AMD told MrBruh that all update communications now use HTTPS and that updates undergo signature verification. The researcher says he verified the HTTPS claim, but found only a CRC32 check on the downloaded executable, which is not considered a cryptographic signature.

This is the most shocking part. You’d think that AMD as a high-tech company has some smart people working for them. These are very basic things that any half decent programmers should get right. If at no part of the process of implementing this anyone brought up that this is not secure, that is extremely worrying and indicative of a very broken development process. It’s not like a proper cryptographic signature costs extra. This is just pure incompetence.

[–] themachinestops@lemmy.dbzer0.com 10 points 1 hour ago (2 children)

The problem with using CRC32 is it reversible and has high collusion rate. An attacker can easily make a file the generates the same hash. This tool a few minutes of searching online. It appears that people who work at AMD don't even know how to do proper research. All they have to do is look up how to make a secure updating process.

[–] Miaou@jlai.lu 1 points 15 minutes ago

The problem is that a CRC32 checksum is not a signature. Doesn't matter if they use the most complex checksum in the world or not, what they need here is a signature

[–] ren@reddthat.com 3 points 54 minutes ago

What does it matter if it's CRC or sha512 if they are using an unsecured connection to transmit them? A stranger who has already acquired capability to modify the payload in transit can also modify the checksum. A better hash will not solve this problem.

■ Listed entries

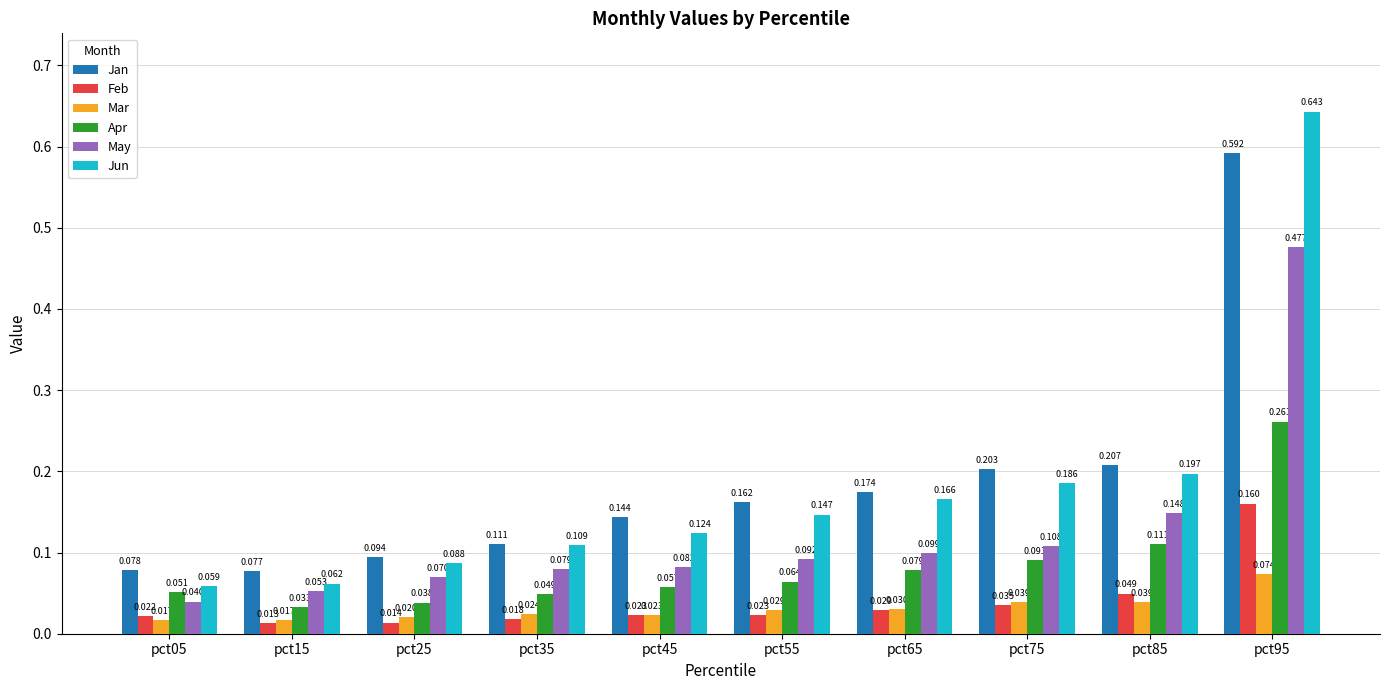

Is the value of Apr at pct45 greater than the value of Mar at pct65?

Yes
---
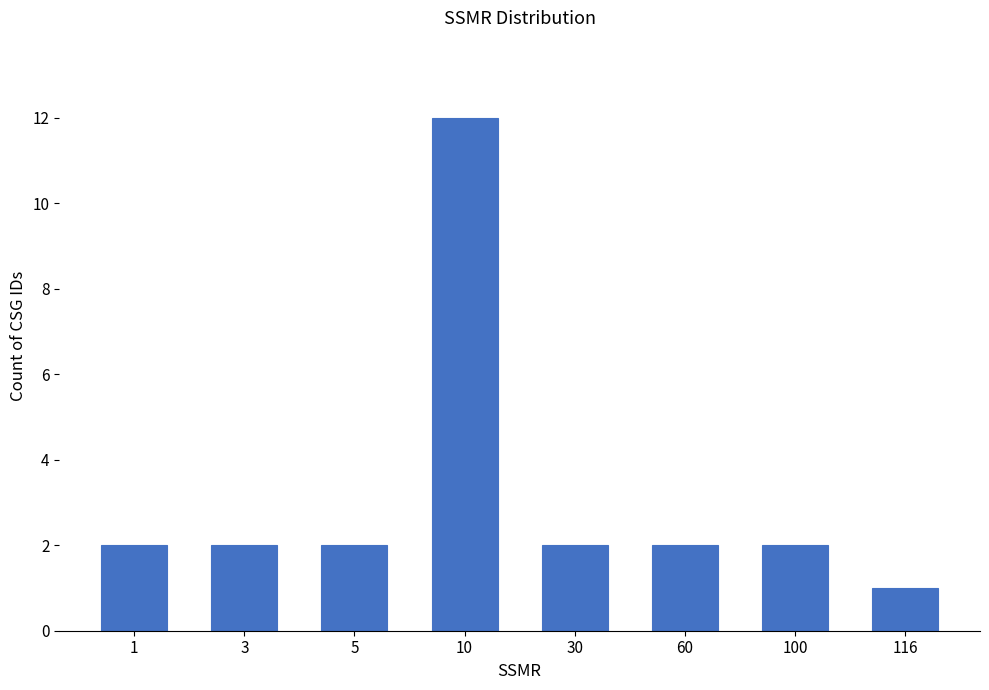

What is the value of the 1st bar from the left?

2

■ The task
Answer these questions from the AMD update thread:
1. What two assurances did AMD give MrBruh about its updates?
2. What check did the researcher find on the downloaded executable?
3. According to the comment by ren@reddthat.com, what else can someone who is able to modify the payload in transit also modify?

■ Problem solution
1. All update communications now use HTTPS, and updates undergo signature verification.
2. Only a CRC32 check.
3. The checksum.